The string "lesiones" appears in some lines of the entries that follow; copy each such line.
╭──
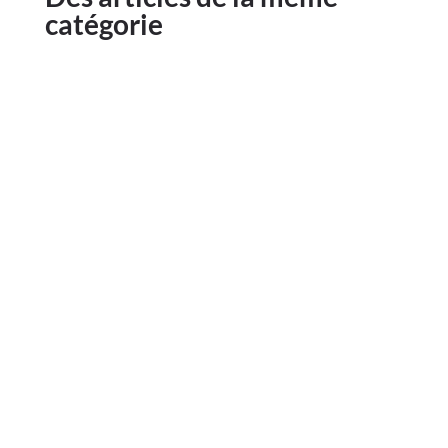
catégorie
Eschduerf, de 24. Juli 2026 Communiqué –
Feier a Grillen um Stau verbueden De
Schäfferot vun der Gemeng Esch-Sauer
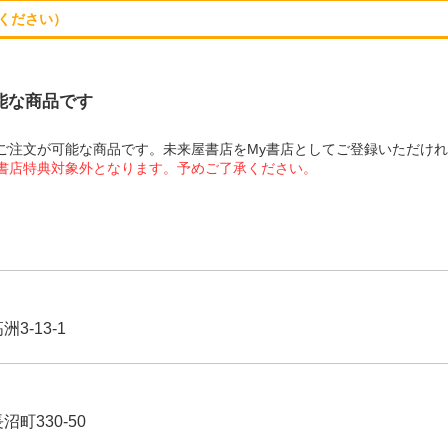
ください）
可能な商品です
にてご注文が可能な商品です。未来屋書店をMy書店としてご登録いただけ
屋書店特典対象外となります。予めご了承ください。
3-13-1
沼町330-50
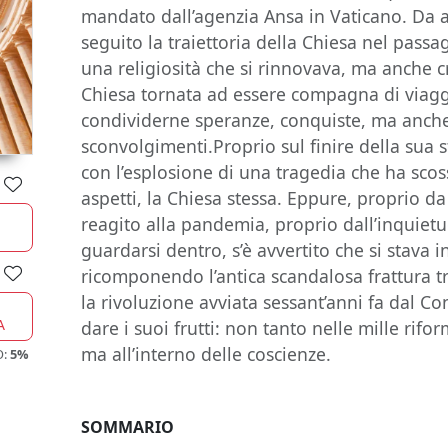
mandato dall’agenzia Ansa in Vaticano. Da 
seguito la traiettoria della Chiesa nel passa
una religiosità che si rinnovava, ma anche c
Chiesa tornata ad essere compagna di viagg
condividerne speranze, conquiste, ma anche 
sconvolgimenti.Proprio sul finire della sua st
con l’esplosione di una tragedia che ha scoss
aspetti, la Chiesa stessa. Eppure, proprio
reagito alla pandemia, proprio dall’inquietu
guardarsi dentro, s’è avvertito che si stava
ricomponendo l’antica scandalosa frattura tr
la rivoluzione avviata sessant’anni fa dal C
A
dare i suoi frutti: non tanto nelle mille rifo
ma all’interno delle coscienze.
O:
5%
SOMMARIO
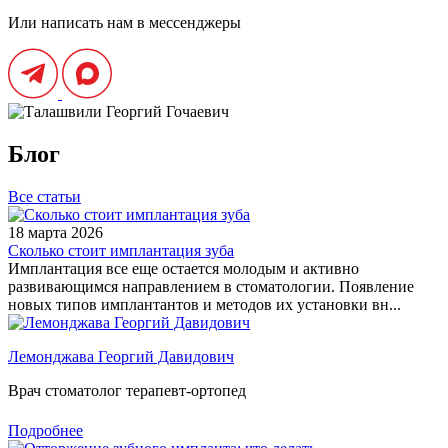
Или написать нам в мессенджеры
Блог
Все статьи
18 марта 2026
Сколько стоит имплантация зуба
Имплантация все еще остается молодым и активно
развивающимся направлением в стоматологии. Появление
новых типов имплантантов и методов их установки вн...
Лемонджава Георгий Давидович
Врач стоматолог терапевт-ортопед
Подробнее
╰──
╭──
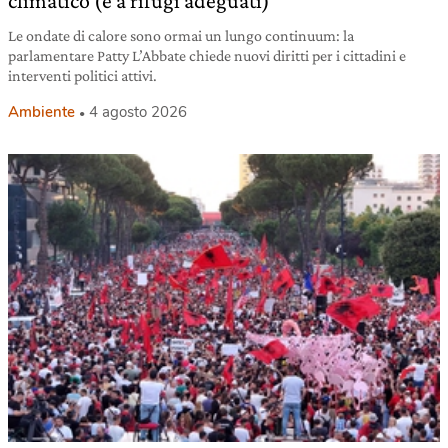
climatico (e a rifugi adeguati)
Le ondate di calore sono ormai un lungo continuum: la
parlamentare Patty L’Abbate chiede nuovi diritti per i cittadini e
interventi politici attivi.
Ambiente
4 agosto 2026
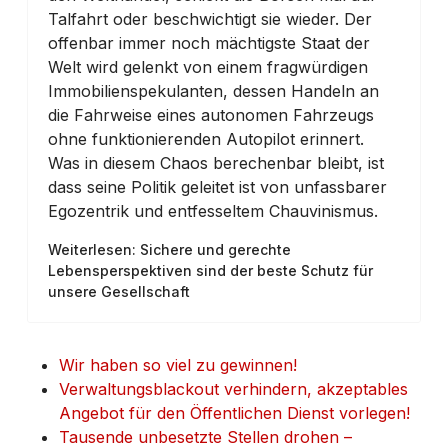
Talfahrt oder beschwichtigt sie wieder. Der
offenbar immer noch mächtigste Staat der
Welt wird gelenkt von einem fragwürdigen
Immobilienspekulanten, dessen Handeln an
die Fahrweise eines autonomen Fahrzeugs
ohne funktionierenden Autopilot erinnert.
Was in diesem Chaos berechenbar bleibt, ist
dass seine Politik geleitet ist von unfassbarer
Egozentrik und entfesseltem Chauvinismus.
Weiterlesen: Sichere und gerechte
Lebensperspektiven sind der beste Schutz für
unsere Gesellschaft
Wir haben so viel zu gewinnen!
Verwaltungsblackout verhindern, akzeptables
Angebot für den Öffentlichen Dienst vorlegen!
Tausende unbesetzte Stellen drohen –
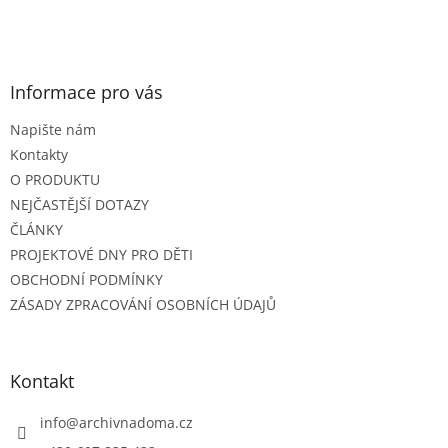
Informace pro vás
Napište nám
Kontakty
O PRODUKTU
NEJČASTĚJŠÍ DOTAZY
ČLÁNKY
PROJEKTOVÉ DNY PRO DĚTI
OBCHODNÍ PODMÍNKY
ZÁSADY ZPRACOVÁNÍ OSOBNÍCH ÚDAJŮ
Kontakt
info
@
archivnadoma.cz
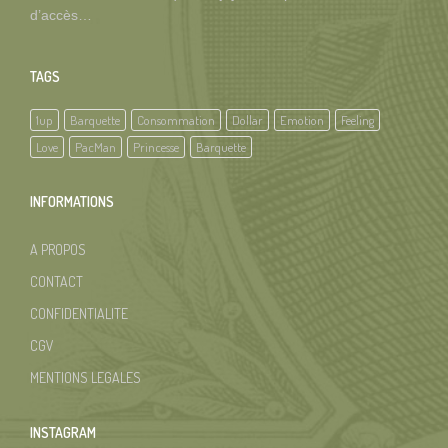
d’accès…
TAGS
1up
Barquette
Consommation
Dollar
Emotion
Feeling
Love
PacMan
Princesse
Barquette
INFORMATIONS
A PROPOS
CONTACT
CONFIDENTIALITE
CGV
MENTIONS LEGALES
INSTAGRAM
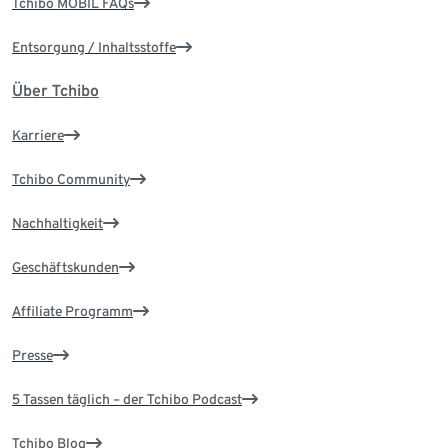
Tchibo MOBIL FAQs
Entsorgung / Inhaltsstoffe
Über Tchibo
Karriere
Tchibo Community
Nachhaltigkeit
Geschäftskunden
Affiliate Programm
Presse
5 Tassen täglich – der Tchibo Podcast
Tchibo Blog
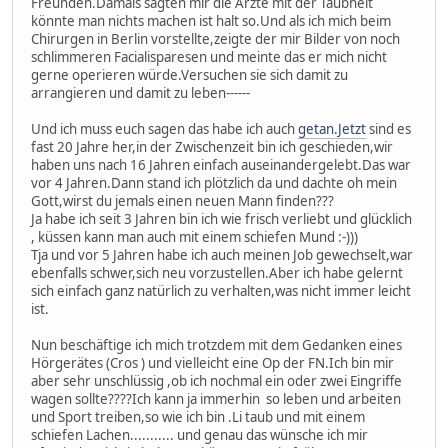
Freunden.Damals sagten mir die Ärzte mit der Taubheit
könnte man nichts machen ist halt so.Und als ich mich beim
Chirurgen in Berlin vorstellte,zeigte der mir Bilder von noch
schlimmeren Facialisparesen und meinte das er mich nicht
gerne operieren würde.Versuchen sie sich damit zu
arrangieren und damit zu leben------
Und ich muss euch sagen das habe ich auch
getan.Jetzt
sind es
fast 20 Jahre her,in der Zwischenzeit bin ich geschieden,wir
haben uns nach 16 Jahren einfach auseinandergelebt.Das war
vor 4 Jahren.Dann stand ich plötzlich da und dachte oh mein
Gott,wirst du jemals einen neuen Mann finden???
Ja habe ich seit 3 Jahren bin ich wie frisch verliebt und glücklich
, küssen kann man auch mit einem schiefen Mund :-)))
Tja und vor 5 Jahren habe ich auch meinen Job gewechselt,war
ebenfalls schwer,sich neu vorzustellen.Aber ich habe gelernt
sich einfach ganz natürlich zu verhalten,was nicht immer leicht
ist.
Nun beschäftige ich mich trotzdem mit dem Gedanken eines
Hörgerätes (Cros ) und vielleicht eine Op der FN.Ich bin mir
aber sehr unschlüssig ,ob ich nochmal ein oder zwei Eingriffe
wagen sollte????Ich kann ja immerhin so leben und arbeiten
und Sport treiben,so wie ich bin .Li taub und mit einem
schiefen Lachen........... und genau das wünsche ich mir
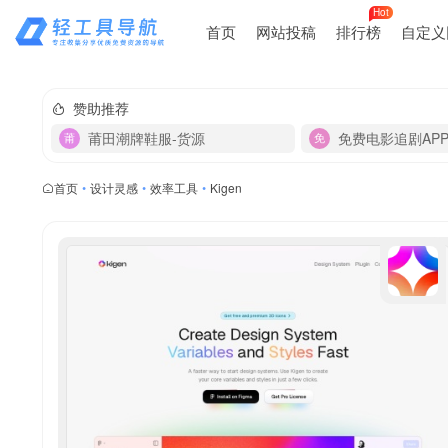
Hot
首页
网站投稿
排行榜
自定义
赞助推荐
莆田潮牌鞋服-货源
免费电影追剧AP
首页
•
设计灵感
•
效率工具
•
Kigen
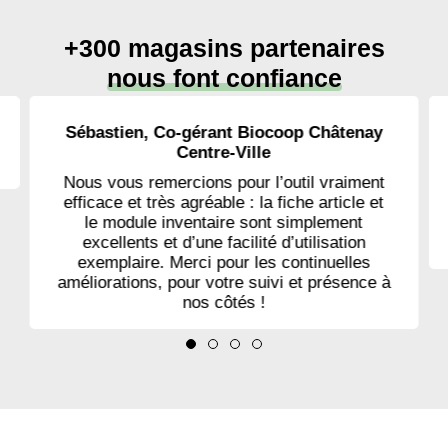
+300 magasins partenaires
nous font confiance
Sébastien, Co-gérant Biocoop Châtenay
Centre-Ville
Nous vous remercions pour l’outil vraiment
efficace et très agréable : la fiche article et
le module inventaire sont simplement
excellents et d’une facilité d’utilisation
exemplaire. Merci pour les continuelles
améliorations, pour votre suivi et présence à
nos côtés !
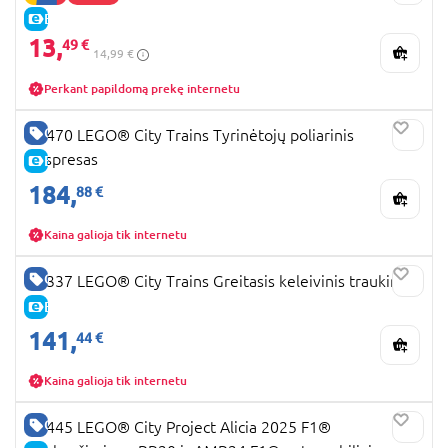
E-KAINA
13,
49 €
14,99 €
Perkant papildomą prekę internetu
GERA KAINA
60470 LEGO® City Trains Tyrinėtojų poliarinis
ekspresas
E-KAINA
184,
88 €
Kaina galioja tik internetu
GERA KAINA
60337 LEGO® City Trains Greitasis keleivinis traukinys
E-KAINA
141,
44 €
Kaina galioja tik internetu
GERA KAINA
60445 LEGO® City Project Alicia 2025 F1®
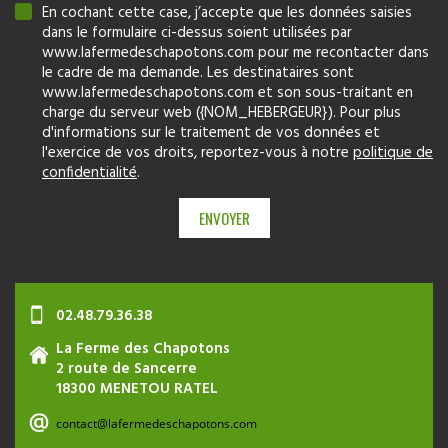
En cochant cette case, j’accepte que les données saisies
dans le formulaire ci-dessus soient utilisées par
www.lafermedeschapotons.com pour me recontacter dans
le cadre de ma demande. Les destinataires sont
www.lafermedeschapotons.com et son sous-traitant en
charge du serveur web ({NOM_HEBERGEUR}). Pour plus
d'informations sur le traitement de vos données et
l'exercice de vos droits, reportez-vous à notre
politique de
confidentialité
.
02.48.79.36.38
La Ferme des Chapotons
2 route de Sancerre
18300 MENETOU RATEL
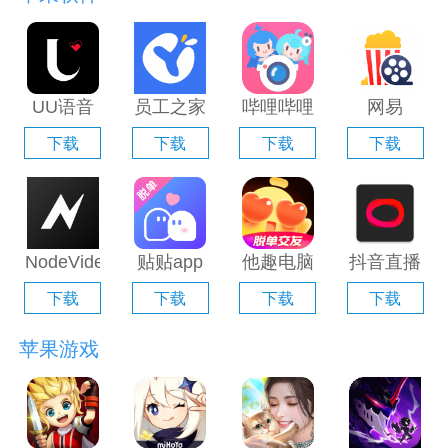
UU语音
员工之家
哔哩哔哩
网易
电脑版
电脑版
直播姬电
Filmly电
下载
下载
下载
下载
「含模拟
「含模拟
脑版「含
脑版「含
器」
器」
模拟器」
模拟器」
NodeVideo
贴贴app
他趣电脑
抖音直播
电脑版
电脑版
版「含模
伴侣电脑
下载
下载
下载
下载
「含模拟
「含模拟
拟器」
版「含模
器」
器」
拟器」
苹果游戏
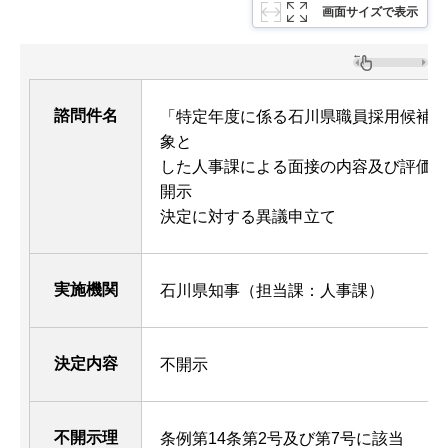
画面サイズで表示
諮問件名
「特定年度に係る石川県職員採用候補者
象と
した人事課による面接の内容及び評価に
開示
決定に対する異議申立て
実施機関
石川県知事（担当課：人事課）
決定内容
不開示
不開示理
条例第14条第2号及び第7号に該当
╰──
╭──
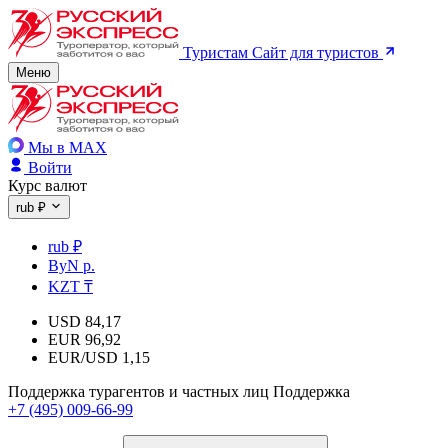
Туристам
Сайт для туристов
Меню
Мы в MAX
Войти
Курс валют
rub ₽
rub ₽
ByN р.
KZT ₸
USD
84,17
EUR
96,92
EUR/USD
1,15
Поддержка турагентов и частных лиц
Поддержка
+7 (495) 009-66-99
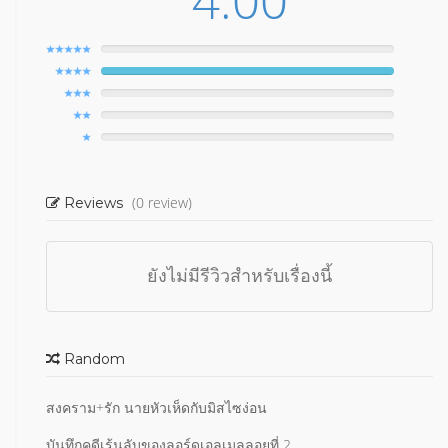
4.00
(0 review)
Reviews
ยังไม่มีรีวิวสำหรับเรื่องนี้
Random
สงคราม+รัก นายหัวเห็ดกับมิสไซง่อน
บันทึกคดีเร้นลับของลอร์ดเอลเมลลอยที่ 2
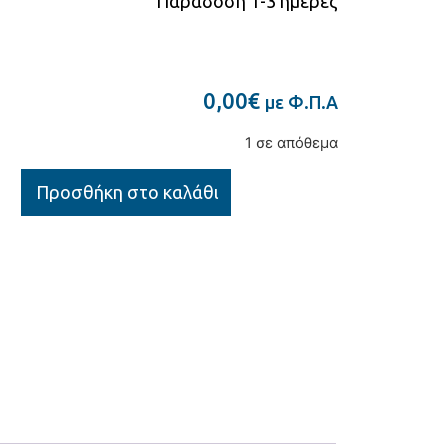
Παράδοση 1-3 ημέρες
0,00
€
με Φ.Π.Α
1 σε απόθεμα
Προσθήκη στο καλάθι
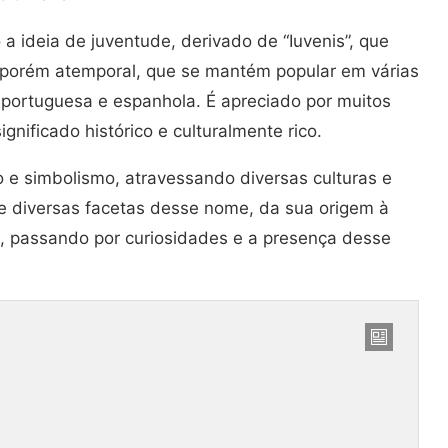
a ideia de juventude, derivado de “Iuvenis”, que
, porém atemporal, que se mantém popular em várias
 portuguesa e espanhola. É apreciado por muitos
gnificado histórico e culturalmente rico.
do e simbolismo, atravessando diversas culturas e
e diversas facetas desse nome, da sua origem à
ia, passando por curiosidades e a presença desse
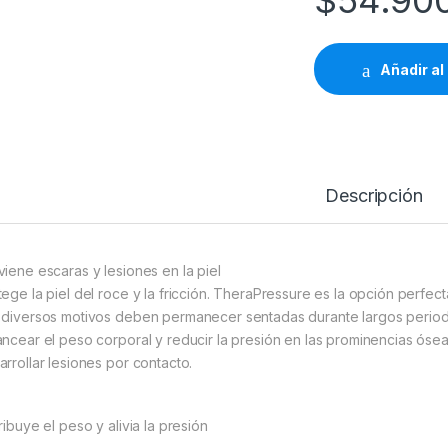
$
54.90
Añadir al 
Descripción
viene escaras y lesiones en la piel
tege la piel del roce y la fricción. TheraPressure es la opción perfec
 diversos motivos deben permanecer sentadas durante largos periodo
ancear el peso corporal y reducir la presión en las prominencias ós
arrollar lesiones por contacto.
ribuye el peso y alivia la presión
╰──
* **Answer below**
viene escaras y lesiones en la piel
arrollar lesiones por contacto.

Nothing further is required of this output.